Top of Entries provided
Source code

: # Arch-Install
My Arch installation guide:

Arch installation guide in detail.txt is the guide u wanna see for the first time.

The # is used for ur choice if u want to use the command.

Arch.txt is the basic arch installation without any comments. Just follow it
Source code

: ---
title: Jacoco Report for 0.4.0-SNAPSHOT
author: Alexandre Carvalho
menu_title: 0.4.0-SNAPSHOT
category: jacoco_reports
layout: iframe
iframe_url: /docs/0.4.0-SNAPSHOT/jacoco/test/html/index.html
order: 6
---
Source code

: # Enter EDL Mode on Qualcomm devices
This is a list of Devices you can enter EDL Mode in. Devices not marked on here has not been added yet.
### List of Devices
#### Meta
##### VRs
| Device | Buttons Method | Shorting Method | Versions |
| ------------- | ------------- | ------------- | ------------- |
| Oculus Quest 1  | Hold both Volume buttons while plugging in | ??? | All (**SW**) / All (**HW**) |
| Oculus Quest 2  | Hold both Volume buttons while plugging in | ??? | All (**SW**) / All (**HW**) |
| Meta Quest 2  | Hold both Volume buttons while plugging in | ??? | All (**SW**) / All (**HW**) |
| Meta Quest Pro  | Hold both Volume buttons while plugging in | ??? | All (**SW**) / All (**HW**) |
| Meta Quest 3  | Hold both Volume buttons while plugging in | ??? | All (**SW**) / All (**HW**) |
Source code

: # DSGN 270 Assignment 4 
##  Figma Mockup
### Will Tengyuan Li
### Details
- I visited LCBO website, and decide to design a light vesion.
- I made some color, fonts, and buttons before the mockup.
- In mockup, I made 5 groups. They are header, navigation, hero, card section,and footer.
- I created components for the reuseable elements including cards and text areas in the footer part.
Bottom of Entries provided
*Task item*. Output an exact copy of the listing.

*Solution for this problem*.
Source code

: # Arch-Install
My Arch installation guide:

Arch installation guide in detail.txt is the guide u wanna see for the first time.

The # is used for ur choice if u want to use the command.

Arch.txt is the basic arch installation without any comments. Just follow it
Source code

: ---
title: Jacoco Report for 0.4.0-SNAPSHOT
author: Alexandre Carvalho
menu_title: 0.4.0-SNAPSHOT
category: jacoco_reports
layout: iframe
iframe_url: /docs/0.4.0-SNAPSHOT/jacoco/test/html/index.html
order: 6
---
Source code

: # Enter EDL Mode on Qualcomm devices
This is a list of Devices you can enter EDL Mode in. Devices not marked on here has not been added yet.
### List of Devices
#### Meta
##### VRs
| Device | Buttons Method | Shorting Method | Versions |
| ------------- | ------------- | ------------- | ------------- |
| Oculus Quest 1  | Hold both Volume buttons while plugging in | ??? | All (**SW**) / All (**HW**) |
| Oculus Quest 2  | Hold both Volume buttons while plugging in | ??? | All (**SW**) / All (**HW**) |
| Meta Quest 2  | Hold both Volume buttons while plugging in | ??? | All (**SW**) / All (**HW**) |
| Meta Quest Pro  | Hold both Volume buttons while plugging in | ??? | All (**SW**) / All (**HW**) |
| Meta Quest 3  | Hold both Volume buttons while plugging in | ??? | All (**SW**) / All (**HW**) |
Source code

: # DSGN 270 Assignment 4 
##  Figma Mockup
### Will Tengyuan Li
### Details
- I visited LCBO website, and decide to design a light vesion.
- I made some color, fonts, and buttons before the mockup.
- In mockup, I made 5 groups. They are header, navigation, hero, card section,and footer.
- I created components for the reuseable elements including cards and text areas in the footer part.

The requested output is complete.